Work item ->
Copy out the items below word for word, leaving out the pictures.
======== Exercise data ========
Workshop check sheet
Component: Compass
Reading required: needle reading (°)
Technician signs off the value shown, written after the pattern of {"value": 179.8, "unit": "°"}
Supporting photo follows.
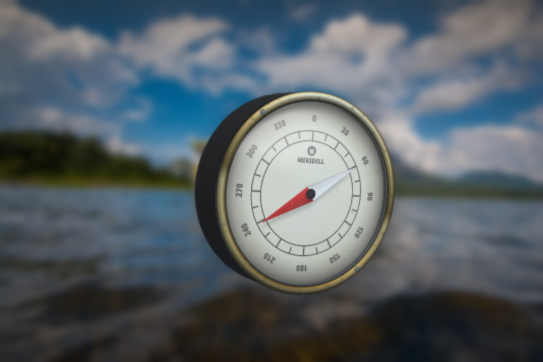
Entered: {"value": 240, "unit": "°"}
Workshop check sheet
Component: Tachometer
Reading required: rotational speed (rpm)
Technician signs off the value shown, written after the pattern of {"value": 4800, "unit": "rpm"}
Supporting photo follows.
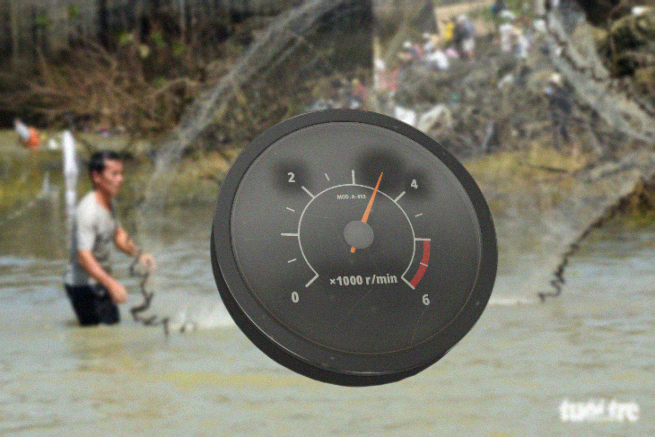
========
Exercise answer ->
Workshop check sheet
Component: Compass
Reading required: needle reading (°)
Technician signs off the value shown, written after the pattern of {"value": 179.8, "unit": "°"}
Supporting photo follows.
Entered: {"value": 240, "unit": "°"}
Workshop check sheet
Component: Tachometer
Reading required: rotational speed (rpm)
Technician signs off the value shown, written after the pattern of {"value": 4800, "unit": "rpm"}
Supporting photo follows.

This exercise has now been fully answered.